* BEGIN READING PASSAGE *

When Kasabian and his wife, Anna, found themselves casting about for a book project, “I remembered umami, started doing some research on it, and found a tremendous amount of misunderstanding—a tremendous amount of contradictory information—and thought that this could be a very powerful topic for chefs,” he says. The result is “The Fifth Taste: Cooking with Umami.”

With umami now getting wider play, both the general public and manufacturers are recognizing just how valuable a tool it can be.

Who you callin’ umami?

Yet the precise qualities that make umami so appealing are notoriously hard for Westerners to pin down. “Umami is kind of diffi cult to describe, but once you taste it, you know exactly what it is,” says Francesca Elfner, director of sales and marketing, BelGioioso Cheese, Inc., Denmark, WI. To her, that means “earthy, full-flavor—like what you get in a well-bodied wine.”

To Otis Curtis, business development manager, DSM Food Specialties USA, Inc., Eagleville, PA, it’s “chicken or beef broth without the chicken or beef. Imagine everything good we associate with broth, minus the characteristics that make it beef or chicken. This is the closest reference we have in Western culture.”

* END READING PASSAGE *

THINGS TO DO:
**A.** Repeat the passage on umami word for word, from "When Kasabian and" up to and including "tool it can be.".
**B.** Name every person the passage on umami mentions by name.
**C.** Carry the passage on umami forward, writing what comes after its last sentence.

* BEGIN DATA RECORDS *

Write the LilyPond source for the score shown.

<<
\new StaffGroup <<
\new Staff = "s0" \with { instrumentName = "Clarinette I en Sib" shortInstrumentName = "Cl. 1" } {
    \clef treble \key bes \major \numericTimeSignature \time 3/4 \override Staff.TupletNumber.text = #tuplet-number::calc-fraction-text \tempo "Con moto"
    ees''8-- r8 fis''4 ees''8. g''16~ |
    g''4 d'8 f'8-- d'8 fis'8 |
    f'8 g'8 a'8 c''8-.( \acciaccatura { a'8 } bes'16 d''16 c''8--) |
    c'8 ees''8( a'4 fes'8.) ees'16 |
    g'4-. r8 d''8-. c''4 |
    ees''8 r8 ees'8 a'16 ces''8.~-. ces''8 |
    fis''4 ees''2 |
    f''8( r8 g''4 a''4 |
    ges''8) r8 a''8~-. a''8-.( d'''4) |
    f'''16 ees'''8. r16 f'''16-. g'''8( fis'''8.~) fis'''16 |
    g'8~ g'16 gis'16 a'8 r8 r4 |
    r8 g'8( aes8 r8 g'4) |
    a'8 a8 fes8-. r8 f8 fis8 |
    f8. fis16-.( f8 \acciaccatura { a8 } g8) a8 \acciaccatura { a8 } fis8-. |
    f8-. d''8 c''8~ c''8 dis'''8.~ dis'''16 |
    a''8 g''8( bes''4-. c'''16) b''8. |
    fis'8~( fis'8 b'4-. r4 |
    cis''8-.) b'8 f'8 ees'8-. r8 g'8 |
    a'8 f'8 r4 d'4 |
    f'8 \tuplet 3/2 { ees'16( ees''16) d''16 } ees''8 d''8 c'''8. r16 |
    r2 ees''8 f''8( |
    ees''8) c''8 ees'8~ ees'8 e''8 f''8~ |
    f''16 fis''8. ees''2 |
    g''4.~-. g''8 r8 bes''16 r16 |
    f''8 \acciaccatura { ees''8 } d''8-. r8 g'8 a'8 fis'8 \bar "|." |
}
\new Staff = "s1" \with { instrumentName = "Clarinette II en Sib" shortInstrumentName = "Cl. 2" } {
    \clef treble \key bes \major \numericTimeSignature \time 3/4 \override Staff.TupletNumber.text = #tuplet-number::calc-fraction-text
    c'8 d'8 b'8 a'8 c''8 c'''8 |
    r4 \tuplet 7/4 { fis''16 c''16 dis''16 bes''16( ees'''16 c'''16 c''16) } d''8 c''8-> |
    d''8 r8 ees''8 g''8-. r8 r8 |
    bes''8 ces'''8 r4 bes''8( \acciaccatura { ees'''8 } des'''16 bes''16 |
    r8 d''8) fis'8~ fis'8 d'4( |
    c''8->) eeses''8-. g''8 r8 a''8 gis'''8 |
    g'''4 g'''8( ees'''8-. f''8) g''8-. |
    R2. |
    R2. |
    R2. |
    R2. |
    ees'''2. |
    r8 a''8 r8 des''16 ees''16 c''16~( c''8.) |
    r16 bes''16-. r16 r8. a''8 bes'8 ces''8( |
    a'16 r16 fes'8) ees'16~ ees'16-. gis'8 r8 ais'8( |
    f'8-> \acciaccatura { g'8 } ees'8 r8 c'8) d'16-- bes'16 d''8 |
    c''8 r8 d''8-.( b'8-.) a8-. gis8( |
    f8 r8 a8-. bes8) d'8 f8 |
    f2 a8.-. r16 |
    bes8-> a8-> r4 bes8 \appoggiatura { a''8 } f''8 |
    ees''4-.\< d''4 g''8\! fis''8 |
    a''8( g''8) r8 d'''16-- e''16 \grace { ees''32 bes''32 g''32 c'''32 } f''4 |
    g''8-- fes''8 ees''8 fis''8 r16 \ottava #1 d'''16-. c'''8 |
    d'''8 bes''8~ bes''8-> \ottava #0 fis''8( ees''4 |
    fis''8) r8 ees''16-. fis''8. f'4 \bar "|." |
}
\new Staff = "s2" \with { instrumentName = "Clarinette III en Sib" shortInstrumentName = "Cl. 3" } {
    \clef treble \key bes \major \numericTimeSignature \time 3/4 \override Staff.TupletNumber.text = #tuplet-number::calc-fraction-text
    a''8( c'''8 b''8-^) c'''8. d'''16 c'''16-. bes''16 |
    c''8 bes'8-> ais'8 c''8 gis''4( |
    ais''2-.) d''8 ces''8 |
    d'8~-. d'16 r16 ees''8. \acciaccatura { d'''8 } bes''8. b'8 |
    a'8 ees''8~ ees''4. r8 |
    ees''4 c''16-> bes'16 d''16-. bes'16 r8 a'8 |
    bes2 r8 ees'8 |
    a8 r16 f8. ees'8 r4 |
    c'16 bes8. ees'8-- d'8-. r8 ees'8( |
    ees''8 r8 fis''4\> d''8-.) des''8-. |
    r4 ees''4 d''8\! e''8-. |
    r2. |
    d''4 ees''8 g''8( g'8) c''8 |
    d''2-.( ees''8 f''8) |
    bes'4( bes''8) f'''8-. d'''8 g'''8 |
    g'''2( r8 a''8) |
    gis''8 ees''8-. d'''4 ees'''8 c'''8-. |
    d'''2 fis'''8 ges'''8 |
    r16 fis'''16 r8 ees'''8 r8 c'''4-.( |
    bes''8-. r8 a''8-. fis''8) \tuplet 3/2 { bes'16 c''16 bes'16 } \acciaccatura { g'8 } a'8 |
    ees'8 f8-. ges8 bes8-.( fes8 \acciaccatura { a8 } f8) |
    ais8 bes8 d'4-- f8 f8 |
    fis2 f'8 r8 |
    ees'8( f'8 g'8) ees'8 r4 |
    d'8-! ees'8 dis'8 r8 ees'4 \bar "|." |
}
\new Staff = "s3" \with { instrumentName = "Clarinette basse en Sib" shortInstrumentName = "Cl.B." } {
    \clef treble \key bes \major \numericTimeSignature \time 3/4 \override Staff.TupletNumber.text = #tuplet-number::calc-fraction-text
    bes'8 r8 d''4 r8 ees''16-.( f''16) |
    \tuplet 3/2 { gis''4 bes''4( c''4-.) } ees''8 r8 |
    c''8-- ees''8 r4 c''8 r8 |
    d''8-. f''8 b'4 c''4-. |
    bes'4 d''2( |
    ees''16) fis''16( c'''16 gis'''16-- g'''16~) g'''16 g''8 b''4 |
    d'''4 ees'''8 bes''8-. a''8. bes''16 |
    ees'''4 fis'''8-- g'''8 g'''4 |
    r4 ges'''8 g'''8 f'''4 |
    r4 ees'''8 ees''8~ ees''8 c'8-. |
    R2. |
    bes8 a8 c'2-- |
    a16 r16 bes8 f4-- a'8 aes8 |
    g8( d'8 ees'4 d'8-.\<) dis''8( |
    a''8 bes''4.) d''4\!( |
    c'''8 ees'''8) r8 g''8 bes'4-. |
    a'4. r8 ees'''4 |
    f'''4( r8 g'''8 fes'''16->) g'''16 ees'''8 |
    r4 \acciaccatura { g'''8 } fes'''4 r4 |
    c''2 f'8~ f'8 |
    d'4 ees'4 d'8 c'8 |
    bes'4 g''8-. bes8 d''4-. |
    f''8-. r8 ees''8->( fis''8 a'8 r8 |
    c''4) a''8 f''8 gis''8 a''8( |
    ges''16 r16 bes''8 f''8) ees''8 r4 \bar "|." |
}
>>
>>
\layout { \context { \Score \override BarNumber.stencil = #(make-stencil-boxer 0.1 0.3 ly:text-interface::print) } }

* END DATA RECORDS *

OUTPUTS BY TASK:
**A.**
When Kasabian and his wife, Anna, found themselves casting about for a book project, “I remembered umami, started doing some research on it, and found a tremendous amount of misunderstanding—a tremendous amount of contradictory information—and thought that this could be a very powerful topic for chefs,” he says. The result is “The Fifth Taste: Cooking with Umami.”

With umami now getting wider play, both the general public and manufacturers are recognizing just how valuable a tool it can be.

**B.** Kasabian, Anna, Francesca Elfner, Otis Curtis

**C.**
With the list of descriptors running to "savory," "meaty," "rounded," "sweet-salty," "mouth-watering," and even "metallic," perhaps umami is best defined in terms of what it’s not. "When food doesn’t get your attention," Kasabian says, "when you hit it with a salt shaker, poke it around a little bit, and, when you’re done eating, you don’t really feel you’ve eaten very much, chances are, it’s missing umami."

While acknowledging that umami is a little subtler than the more familiar tastes, Kasabian believes that’s “only because we don’t have as much experience with it.” And yet, he says, “It’s always been there. We’ve always loved it.” Western palates have cultivated a fondness for umami for millennia. Our growing understanding of its chemical and physiological mechanics only casts classic recipes like pasta Bolognese, coquilles St. Jacques, and even pepperoni pizza in a new light because it confirms how canny history’s cooks were: They may not have known why certain ingredients tasted so good, but when they did, they played those combinations to the hilt.

Made in Japan

The word umami is a variation of umai, Japanese for “delicious.” Japanese foods are often textbook examples of umami in action. Take soy sauce, which, “in Japanese food culture, means everything,” says Ken Saito, U.S. president, Kikkoman International, San Francisco. It’s the cuisine’s all-purpose seasoning, because its “complexity contains all the flavors you need,” he says.

Even more representative of its complexity is dashi, a savory broth made by simmering dried kombu seaweed with bonito tuna flakes. In fact, a Japanese scientist—analyzing the kombu used in dashi—first identified the compounds responsible for umami. In 1908, Professor Kikunae Ikeda, at Tokyo Imperial University, extracted pure crystals of the amino-acid glutamate from kombu, which he determined as the source of the seaweed’s “deliciousness.” Ikeda eventually sold his patent to the Ajinomoto Company, and the rest is umami history.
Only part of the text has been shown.